Изменить размер шрифта - +
Но Жорес еще не понимал классовой природы Ферри и его единомышленников. Он пытался объяснить их поведение усталостью, упадком, нерешительностью, личными обидами, не видя коренных причин все более откровенного консерватизма прежних столь энергичных республиканцев.

Естественным было бы обращение Жореса к левому радикализму и его блестящему лидеру Жоржу Клемансо. Жорес внимательно присматривался к этому не только политическому, но и светскому льву, о котором частенько упоминалось в светской хронике бульварных газет. Молодого депутата из Тарна обескураживала нагловатая элегантность Клемансо, его бретерская манера ходить в цилиндре набекрень, раскачиваясь и быстро вращая тросточкой. Он сурово осуждал нападки Клемансо на Ферри, ибо видел в них причину углубления раскола республиканцев, их ослабления.

В первые дни пребывания в палате Жорес оказался свидетелем любопытного диалога. Депутат-монархист Ламарзель с притворно издевательской любезностью говорил лидеру радикалов:

— Ах, г-н Клемансо, как мы вам признательны! Ведь в предвыборной кампании, чтобы добиться победы, нам достаточно было читать избирателям ваши речи о Тонкине!

— Возможно. — отвечал с досадой Клемансо, — но вы не читали их выводов…

Жорес подумал, что монархист попал в точку; радикалы, нападая на Ферри, в конечном счете помогали правым. А вскоре ему пришлось невольно услышать разговор, показавший еще и неискренность этих нападок.

— Если мы возьмем власть, — спрашивал Клемансо своего коллегу радикала Перрена, — уведете ли вы наши войска из Тонкина?

— Да, конечно. Надо только при этом обеспечить их безопасность…

— Ну а я так не поступил бы. Теперь это уже невозможно.

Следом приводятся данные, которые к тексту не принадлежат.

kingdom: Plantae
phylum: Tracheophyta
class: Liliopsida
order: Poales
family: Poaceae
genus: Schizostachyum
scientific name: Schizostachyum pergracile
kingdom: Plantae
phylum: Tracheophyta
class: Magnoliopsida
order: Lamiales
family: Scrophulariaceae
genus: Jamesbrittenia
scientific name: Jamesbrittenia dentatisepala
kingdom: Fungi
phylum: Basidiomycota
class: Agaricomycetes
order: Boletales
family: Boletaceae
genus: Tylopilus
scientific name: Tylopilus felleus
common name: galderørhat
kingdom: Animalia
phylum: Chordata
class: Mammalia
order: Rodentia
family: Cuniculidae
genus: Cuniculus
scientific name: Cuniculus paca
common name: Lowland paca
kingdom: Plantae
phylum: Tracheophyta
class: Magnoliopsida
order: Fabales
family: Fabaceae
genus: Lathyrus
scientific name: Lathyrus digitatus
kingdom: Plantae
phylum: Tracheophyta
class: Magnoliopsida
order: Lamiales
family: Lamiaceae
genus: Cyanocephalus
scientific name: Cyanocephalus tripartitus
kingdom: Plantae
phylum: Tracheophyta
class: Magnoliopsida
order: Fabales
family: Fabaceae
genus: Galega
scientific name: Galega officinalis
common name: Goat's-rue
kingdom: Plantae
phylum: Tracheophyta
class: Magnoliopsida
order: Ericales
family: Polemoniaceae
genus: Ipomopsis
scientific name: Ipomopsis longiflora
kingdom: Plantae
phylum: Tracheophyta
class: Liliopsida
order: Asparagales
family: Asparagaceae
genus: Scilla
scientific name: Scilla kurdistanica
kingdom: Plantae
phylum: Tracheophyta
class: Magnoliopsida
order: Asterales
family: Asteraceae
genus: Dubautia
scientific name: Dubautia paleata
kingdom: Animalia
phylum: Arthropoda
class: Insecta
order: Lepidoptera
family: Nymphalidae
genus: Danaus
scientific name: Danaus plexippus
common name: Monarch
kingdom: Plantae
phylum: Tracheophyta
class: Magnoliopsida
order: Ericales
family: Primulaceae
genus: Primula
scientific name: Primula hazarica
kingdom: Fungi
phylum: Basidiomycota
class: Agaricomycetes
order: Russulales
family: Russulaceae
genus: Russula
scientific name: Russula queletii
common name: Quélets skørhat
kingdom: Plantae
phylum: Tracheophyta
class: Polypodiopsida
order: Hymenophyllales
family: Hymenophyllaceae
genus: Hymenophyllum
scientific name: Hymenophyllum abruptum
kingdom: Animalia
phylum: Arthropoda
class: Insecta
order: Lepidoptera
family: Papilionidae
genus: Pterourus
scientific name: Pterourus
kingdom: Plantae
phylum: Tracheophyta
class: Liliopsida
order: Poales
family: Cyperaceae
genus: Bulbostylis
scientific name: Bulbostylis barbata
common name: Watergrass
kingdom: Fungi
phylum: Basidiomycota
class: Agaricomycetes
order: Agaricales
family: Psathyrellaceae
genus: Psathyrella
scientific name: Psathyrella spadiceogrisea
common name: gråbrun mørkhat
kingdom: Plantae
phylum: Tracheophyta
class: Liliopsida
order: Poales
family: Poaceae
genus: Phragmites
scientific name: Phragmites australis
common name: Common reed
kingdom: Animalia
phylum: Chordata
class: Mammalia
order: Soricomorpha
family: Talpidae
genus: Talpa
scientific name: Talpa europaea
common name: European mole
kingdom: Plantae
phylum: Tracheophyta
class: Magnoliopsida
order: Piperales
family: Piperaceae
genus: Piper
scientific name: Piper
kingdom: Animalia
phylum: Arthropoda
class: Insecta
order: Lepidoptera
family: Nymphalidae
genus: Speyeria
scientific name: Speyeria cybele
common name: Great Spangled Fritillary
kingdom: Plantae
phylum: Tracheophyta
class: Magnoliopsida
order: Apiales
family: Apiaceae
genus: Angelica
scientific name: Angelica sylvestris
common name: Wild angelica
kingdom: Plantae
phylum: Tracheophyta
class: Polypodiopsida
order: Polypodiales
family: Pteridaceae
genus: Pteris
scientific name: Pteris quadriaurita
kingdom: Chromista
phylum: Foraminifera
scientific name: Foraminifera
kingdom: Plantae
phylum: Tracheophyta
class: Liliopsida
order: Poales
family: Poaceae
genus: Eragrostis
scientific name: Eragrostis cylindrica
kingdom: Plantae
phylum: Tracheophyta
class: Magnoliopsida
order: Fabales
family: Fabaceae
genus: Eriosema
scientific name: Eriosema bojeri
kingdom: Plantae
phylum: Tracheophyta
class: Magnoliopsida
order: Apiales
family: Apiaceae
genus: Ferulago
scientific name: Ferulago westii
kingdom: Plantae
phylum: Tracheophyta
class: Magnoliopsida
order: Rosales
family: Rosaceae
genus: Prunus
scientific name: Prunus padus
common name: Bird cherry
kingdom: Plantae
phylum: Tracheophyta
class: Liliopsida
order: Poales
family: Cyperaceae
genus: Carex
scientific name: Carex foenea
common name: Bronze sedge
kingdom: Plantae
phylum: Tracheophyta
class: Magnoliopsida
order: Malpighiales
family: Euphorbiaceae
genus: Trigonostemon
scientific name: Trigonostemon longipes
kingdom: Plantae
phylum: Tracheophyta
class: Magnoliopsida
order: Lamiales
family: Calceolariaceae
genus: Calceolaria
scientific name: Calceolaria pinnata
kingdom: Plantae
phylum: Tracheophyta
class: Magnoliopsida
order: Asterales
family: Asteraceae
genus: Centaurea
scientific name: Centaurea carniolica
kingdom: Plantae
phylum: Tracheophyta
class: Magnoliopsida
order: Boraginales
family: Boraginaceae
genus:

Оказывается, в глубине души радикалы разделяли политику Ферри. Впрочем, понадобилось не так много времени, чтобы они совершенно открыто выступили не менее яростными колонизаторами. Жорес чувствовал, что радикально-социалистическая фразеология Клемансо никогда не выходит за рамки сугубо буржуазной политики. Решительная защита буржуазного строя была главной целью для столь революционного на словах легендарного сокрушителя кабинетов. И поэтому, хотя иллюзии Жореса в отношении оппортунистов остались в прошлом, он не пошел к радикалам.

Но где же был тот политический маяк, на который ориентировался молодой Жорес? Он пока не находил его, хотя настойчиво вглядывался в смутную линию политического горизонта.

Он не спускал глаз с депутатов-социалистов: бывшего коммунара Камелина, пылкого поэта Кловиса Юга, старого шахтера Бали, интеллигента-гэдиста Дюк-Керси и других. Их было мало тогда в палате, но голоса их звучали громко и резко. И Жорес все чаше замечал, что их взгляды, требования, лозунги справедливы. Туманные социалистические симпатии влекли его к ним, он чувствовал желание присоединиться к социалистам. Но многое его смущало, он еще совсем не представлял себе практических путей достижения социалистического идеала. Однажды он спросил Дюк-Керси:

— Что вы будете делать на другой день после победы над буржуазией?

— Это зависит от степени экономической эволюции, которой достигнет общество, когда мы возьмем власть, — с некоторым пренебрежением сухо ответил Дюк-Керси, считая, видимо, вопрос Жореса проявлением праздного любопытства буржуа. Безупречно ортодоксальная формула показалась Жоресу слишком неопределенной и абстрактной.

Но социализм напоминал о себе непрерывно и в самой конкретной форме. 26 января 1886 года забастовали три тысячи шахтеров Деказвилля. Администрация шахт, не довольствуясь жирными плодами чудовищной эксплуатации, начала грабить рабочих новым способом, заставляя их приобретать в счет зарплаты самые дрянные продукты и товары по непомерным ценам в заводских лавках. На руки шахтеры получали жалкие гроши. К помощнику директора Ватрену явилась их делегация.